Тогда Митька остановился и сказал:
— Мой тебе совет: уезжай. Исчезни и не вспоминайся мне. Все, что было у нас с тобой, зачеркиваю. Встретимся — плохо обоим нам будет… — И он пошел прочь, оставляя Саньку на распутьи; путь его был к Доломановой. По мере приближения к дому он шел все быстрее и в самые ворота почти вбежал.
XVII
В померкший митькин лоб глядела Зинка и не узнавала своей радости. Вокруг незримо витал Чикилев, плетя надоедные паутины. Жизнь длилась; по-прежнему действовал хитрый пружинный завод. Однажды, раскрыв глаза, Митька узнал Зинку, — щек его не окрасил даже и слабый румянец. Выглянув из провала беспамятства, он снова скатился в него, единственное место своего отдохновения.

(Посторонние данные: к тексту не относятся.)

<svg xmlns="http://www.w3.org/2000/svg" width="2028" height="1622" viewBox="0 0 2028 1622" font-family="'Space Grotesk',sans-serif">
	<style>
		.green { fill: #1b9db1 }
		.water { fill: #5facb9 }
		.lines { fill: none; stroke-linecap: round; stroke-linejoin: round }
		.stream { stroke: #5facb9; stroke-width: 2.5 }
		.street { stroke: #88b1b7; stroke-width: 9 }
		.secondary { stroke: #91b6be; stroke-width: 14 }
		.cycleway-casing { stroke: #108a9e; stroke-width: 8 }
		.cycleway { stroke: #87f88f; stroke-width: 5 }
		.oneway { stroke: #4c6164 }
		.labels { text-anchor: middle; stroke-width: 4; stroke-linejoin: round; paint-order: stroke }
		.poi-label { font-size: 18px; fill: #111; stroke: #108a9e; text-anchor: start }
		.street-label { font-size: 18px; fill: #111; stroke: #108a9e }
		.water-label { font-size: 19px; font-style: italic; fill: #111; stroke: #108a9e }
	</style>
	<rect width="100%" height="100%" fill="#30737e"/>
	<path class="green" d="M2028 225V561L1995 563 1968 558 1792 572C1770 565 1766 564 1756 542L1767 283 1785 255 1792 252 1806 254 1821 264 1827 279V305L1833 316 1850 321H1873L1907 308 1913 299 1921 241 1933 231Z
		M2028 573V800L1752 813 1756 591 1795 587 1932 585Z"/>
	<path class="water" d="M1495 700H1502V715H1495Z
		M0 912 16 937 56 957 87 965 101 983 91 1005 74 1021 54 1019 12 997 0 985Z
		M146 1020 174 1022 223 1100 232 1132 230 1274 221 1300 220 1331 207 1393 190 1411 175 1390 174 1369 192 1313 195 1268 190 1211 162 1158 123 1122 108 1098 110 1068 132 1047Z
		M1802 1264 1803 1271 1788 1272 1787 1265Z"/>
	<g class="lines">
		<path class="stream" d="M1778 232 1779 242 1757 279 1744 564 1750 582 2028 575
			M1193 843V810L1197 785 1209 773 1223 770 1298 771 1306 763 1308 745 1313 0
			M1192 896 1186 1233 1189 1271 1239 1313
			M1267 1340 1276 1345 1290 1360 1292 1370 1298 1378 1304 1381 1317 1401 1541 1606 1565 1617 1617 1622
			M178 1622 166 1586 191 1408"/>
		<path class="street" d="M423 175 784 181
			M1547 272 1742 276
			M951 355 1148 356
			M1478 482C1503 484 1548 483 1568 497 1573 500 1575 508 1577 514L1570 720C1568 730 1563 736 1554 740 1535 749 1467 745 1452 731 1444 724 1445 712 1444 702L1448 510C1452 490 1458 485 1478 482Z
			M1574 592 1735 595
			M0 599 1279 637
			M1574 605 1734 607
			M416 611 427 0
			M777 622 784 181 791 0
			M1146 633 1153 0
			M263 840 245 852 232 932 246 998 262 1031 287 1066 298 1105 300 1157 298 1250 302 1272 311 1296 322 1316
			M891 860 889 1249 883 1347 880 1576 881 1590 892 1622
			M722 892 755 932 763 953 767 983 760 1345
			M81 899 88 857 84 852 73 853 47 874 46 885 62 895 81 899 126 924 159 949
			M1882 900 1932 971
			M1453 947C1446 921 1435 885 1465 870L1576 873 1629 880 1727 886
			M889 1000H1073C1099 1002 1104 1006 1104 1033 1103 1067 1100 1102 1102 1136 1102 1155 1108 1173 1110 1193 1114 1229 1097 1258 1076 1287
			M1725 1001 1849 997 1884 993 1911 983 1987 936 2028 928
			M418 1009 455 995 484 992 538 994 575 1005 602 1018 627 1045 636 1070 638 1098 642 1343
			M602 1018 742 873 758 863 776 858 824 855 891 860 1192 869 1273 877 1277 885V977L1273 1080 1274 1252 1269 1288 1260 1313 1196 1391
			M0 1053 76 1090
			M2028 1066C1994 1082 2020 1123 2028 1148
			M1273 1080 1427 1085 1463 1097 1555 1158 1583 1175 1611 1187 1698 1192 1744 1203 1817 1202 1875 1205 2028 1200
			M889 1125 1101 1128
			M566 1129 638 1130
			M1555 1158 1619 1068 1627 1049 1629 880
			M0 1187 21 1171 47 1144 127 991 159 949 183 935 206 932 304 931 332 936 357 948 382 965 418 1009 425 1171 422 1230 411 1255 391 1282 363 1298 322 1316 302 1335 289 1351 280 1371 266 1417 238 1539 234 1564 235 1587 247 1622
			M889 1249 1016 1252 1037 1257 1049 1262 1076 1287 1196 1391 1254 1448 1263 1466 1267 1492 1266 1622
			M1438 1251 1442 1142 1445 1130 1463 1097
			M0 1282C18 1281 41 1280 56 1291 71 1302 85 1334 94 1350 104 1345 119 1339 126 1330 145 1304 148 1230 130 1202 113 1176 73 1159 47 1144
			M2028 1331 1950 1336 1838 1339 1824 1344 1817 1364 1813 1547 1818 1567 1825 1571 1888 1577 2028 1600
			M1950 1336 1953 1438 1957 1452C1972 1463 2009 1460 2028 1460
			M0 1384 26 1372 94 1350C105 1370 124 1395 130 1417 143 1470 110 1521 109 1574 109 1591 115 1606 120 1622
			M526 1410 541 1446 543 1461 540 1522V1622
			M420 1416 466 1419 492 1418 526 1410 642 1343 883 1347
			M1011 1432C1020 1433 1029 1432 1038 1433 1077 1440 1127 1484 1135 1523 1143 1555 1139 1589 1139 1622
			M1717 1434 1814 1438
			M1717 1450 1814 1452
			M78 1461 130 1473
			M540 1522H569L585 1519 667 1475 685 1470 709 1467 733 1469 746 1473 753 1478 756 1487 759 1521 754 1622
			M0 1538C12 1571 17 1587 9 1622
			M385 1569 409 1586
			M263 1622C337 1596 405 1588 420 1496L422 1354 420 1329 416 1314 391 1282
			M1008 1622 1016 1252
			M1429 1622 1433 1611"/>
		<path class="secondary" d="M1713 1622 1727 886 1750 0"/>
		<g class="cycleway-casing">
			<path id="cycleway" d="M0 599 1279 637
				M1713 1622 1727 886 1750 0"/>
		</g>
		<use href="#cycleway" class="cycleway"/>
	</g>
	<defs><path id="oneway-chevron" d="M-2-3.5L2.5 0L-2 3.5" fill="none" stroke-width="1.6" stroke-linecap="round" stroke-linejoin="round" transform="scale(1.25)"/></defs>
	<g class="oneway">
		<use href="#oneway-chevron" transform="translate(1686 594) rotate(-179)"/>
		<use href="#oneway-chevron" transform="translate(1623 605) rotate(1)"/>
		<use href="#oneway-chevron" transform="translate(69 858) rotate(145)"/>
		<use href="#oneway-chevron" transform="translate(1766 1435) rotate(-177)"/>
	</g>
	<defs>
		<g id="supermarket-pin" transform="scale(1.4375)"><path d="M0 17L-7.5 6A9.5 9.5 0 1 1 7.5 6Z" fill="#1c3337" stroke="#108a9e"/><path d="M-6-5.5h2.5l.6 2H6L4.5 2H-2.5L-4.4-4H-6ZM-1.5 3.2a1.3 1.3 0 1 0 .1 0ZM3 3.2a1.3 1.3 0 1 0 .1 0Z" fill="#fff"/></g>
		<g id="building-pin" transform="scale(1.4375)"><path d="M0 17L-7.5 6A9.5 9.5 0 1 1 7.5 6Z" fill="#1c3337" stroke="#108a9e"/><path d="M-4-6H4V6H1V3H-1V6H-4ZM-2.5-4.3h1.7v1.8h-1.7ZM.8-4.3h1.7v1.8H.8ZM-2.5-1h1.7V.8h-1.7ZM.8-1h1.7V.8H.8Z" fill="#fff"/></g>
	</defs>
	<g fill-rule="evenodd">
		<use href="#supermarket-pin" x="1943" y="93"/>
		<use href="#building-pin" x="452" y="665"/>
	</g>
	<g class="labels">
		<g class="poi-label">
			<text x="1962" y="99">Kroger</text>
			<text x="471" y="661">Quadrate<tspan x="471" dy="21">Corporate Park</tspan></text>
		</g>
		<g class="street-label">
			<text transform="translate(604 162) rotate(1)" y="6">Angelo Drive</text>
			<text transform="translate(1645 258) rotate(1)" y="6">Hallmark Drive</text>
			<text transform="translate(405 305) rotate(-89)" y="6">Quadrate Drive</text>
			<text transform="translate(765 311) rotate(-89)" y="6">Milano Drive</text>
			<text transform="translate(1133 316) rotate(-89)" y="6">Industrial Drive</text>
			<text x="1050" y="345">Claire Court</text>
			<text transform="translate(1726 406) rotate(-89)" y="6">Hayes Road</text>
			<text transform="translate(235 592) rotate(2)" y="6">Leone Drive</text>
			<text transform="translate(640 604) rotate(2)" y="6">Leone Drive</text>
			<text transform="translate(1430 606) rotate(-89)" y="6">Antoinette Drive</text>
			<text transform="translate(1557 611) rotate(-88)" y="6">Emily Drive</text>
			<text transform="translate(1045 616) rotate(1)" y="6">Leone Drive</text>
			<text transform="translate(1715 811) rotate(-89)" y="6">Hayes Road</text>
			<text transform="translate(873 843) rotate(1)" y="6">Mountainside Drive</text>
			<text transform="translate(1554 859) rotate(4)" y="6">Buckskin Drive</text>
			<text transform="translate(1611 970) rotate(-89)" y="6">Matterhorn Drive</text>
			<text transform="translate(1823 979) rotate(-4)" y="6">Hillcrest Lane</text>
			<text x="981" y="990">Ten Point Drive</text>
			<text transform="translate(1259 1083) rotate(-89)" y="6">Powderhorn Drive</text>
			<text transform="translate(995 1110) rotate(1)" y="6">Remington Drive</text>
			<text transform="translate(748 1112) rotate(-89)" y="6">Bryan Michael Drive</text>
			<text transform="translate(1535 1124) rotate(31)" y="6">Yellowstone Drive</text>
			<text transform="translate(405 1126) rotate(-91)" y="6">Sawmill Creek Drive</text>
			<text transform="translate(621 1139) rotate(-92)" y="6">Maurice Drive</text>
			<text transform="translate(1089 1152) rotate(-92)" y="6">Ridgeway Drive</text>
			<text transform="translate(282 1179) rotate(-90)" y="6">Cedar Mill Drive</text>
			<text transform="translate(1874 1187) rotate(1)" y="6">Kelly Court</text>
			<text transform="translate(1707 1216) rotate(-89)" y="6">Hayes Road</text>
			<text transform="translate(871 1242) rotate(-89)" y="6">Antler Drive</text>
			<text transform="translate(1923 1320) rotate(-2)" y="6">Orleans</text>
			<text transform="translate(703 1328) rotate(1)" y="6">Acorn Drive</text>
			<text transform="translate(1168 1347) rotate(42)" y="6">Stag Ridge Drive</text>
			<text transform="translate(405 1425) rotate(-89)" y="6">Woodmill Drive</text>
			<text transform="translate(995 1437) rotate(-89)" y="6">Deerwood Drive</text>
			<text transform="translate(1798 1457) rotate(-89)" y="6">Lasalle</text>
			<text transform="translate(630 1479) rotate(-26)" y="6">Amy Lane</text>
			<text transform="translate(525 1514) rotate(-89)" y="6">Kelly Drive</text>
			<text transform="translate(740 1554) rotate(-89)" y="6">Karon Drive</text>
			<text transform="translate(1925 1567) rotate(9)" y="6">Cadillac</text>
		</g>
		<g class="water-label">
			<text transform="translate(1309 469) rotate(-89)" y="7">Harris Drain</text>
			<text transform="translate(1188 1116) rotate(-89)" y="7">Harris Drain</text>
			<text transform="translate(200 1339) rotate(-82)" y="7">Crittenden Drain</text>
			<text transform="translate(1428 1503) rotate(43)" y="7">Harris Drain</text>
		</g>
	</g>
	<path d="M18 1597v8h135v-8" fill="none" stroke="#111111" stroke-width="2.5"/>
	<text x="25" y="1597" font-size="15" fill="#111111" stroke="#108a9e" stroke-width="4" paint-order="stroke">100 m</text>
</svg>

Зинкины заботы стали ровны и постоянны, как текучее тепло калорифера: любовь зинкина выродилась в материнскую. Фирсов, забегавший к ней дважды во исполнение долга, вслух отметил, что она похорошела от бессонных ночей: мягкость и кротость, едва ли не девические, звучали в каждом ее слове, взгляде, движении (— а в мыслях записал: начала стареть).
— Чудно мне стало, Федор Федорыч, — говорила она, теребя веточку сирени, принесенную Фирсовым из оранжереи. — Когда мы познакомились с тобой, как бы с сургучной печатью на душе ходила я, никак раствориться не могла. А теперь все двери настежь во мне, как в праздник… ветерок ходит, легко!
— Весна, — вздыхал сочинитель, думая о своем.
Уже обсушивались на припеках булыжники; мимолетное солнышко робко резвилось в потончавших облаках. Но земля была еще сыра, черна, таила холод, дышала сыростью и гнилью, а по ночам толстые, мокрые ветры с грохотом бежали по крышам. По уходе Фирсова Зинка заварила себе чай и уселась шить на всю ночь: доктора наобещали кризис. Никто не приходил разделить ее неоплатный труд. Только Чикилев бодрствовал поблизости и страдал: любил!
Докладывая в дверную щелочку о приходе Доломановой, он вложил в слова такую силу, что Зинка вздрогнула. Случилось это посреди ночи. Доломанова пришла без провожатых. Зинка провела ее к Митьке и предложила чаю с вареньем. Она не спрашивала ни о чем: все было понятно. Всю ночь они просидели смирно, но не раз прорывалось у Доломановой ее внутреннее клокотанье.
— Волосы-то красишь, что ли? — спросила она, играя чайной ложечкой, точно сбираясь кинуть ее в Зинку.
— Давно не мыла, — просто объяснила Зинка, не досказывая, что причиной тому митькина болезнь.
— Вот ходишь, не мывши голову, Митька и перестанет любить! — нападала гостья.
— Он меня не любит… да и не любил. Он тебя одну любит. Я вас во сне вместе вижу…
— Во сне? Бывает во сне… — недоверчиво цедила Доломанова, уставляясь в распухший от насморка зинкин нос. — Ты глупая, Зина!
— Глупым и счастье, — улыбнулась Зинка. — Значит, не очень глупая. А ты махонькая, у тебя сердце слишком близко к голове: оттого ты и злая. (— Доломанова была невысокого роста в сравненьи с могучим зинкиным ростом. —) Злые — сильные. Они, когда им не хватает собственной радости, за чужое цепляются. А ведь я была бы счастлива малой долькой твоей радости… понимаешь меня?
Опять шла ночь; Митька бредил и метался. Один и тот же кошмар терзал остановившееся сознанье: в окно вставляют колокольню. «Не влезет, сломается..» — шепчет он ссохшимися губами, и тогда все распадается, чтоб, снова возникнув, протискиваться в окно его изнемогшего воображенья.